An increasing number of companies and public authorities involved in logistics are transitioning towards paperless operations. They are deploying IT systems and interfaces that can provide data to their clients and can also deliver data to a data sharing grid when needed. When used together in large numbers, and co-ordinated via internet commands, hundreds or thousands of these small-scale generation and storage systems can act in concert, functioning, in effect, as a virtual data sharing grid that can be used at any time. Users must opt in to allow their equipment to be used in this way. A virtual federated data sharing grid enables all participating organizations to function as data generating power plants, Decentralized Data Resources (DDR).

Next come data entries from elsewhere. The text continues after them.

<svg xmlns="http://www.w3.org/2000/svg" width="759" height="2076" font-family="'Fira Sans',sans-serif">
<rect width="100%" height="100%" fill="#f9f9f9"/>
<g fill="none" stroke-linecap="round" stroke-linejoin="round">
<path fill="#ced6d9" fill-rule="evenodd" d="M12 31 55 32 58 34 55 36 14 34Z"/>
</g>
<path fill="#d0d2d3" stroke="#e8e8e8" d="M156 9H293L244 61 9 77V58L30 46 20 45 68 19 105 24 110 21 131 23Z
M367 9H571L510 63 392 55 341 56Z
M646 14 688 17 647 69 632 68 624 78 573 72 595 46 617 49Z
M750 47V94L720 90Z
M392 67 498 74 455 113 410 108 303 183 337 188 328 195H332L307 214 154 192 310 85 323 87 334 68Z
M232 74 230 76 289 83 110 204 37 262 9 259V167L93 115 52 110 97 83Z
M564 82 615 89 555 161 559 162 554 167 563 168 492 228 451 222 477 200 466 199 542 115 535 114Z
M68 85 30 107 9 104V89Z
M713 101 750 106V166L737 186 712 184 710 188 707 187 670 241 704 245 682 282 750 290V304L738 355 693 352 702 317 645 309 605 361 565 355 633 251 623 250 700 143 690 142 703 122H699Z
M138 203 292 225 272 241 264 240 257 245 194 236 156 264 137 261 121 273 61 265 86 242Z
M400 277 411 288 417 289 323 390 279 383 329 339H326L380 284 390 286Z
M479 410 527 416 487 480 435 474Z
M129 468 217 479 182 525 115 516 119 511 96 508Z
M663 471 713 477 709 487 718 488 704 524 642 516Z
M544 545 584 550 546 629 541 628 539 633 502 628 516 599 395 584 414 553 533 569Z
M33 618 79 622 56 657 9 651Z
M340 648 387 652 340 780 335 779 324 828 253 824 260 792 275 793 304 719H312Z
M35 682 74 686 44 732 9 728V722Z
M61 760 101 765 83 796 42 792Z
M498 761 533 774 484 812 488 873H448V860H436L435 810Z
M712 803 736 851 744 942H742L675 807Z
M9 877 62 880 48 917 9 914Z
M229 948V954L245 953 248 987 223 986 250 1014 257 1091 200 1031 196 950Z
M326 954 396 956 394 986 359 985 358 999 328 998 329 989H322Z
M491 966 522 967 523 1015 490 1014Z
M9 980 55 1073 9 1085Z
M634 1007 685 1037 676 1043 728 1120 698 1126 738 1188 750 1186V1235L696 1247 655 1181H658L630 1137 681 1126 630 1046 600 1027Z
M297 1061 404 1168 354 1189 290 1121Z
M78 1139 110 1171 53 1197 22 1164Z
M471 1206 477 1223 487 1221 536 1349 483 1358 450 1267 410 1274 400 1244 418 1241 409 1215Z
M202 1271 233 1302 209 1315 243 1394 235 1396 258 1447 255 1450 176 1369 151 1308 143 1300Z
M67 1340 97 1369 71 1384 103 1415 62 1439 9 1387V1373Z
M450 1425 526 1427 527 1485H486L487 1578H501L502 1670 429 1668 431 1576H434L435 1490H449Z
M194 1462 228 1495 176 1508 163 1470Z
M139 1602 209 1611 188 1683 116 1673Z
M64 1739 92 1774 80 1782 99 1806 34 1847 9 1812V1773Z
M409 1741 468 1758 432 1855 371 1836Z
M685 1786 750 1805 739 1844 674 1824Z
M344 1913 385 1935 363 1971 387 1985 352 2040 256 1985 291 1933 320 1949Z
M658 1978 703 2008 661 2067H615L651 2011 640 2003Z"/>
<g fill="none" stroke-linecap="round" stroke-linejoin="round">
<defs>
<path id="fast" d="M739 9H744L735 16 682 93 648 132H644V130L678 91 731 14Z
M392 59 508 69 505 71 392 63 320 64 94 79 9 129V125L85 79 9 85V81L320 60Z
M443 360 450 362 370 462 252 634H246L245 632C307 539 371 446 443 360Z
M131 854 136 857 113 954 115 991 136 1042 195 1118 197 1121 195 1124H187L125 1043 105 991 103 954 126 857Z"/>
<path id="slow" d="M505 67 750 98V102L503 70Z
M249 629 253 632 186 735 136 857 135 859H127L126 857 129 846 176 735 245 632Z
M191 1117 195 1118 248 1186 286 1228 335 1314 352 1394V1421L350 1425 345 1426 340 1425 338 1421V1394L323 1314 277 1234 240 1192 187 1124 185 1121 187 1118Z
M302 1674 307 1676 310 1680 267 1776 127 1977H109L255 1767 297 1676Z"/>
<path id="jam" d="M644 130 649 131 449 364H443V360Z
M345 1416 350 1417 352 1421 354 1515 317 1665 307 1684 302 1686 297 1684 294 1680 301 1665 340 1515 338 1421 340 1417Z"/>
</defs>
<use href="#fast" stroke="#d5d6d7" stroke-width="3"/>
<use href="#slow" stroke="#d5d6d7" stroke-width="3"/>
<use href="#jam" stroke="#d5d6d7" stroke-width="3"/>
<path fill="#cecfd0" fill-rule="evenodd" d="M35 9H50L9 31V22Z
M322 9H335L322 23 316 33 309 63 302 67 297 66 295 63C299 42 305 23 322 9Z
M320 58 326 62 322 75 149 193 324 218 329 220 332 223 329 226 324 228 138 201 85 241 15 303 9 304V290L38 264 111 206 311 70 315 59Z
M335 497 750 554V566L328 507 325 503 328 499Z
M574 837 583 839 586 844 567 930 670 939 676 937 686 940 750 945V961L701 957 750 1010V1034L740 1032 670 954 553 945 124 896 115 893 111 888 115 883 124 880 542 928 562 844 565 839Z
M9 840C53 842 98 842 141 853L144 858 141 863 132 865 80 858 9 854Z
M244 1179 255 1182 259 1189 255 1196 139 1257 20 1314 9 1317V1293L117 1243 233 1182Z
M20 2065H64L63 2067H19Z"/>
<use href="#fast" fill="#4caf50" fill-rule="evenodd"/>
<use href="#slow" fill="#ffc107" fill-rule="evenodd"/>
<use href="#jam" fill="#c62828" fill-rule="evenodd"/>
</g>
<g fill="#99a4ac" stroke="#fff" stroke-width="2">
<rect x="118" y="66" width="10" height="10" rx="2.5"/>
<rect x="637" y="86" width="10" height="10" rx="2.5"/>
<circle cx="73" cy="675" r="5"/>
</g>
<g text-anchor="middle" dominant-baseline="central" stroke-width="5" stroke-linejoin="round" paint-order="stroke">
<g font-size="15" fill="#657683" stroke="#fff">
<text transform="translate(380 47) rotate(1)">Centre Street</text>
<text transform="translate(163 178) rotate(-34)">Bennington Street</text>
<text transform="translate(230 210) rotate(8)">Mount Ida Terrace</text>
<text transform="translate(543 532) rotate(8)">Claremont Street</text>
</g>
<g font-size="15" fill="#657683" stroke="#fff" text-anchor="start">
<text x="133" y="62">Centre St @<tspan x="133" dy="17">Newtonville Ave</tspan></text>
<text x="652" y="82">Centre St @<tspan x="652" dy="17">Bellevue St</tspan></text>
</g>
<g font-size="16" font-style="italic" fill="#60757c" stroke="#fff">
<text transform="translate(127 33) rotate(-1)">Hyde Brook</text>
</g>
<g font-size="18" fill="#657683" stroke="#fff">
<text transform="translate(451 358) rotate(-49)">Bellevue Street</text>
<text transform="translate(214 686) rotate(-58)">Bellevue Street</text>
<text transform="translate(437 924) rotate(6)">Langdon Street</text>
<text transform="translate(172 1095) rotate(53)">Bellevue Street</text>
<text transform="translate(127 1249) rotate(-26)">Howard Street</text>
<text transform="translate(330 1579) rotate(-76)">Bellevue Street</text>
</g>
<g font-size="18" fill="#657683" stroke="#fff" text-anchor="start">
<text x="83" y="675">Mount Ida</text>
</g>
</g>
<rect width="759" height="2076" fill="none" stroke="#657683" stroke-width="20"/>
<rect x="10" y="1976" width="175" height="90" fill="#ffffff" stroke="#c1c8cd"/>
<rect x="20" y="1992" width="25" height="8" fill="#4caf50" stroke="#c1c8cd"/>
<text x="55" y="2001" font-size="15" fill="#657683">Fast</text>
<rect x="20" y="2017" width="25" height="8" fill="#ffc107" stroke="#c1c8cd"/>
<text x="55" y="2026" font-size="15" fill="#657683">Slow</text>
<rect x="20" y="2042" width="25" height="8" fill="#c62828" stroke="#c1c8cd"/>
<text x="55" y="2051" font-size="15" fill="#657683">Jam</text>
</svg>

A digital market is emerging. The participating organizations can function as data holders as well as data users. All DDRs are rewarded for the data supplied, either to conduct commercial transactions (B2B - Value Added Services) or to comply with laws and regulations (B2A - eGovernment). The current need for third party involvement (either being centralizing national gateways or commercial propriety data platforms) to organize data supply on a 24/7 basis can be eliminated. DDRs can also help public authorities promoting the greening of transport, trade facilitation and smart mobility. This must be managed carefully to balance supply and demand, particularly in supply chains that rely heavily on operators that are only on the verge of engaging in data driven logistics (digital readiness). DDRs are an example of how “smart grids” can facilitate the shift towards a seamless multimodal fright transport market.
The grid is defined by the FEDeRATED functional requirements and technical specifications. The market conditions are based on the FEDeRATED organisational requirements establishing a set of agreements governing the EU Single Digital Market framework (EU Mobility Data Space).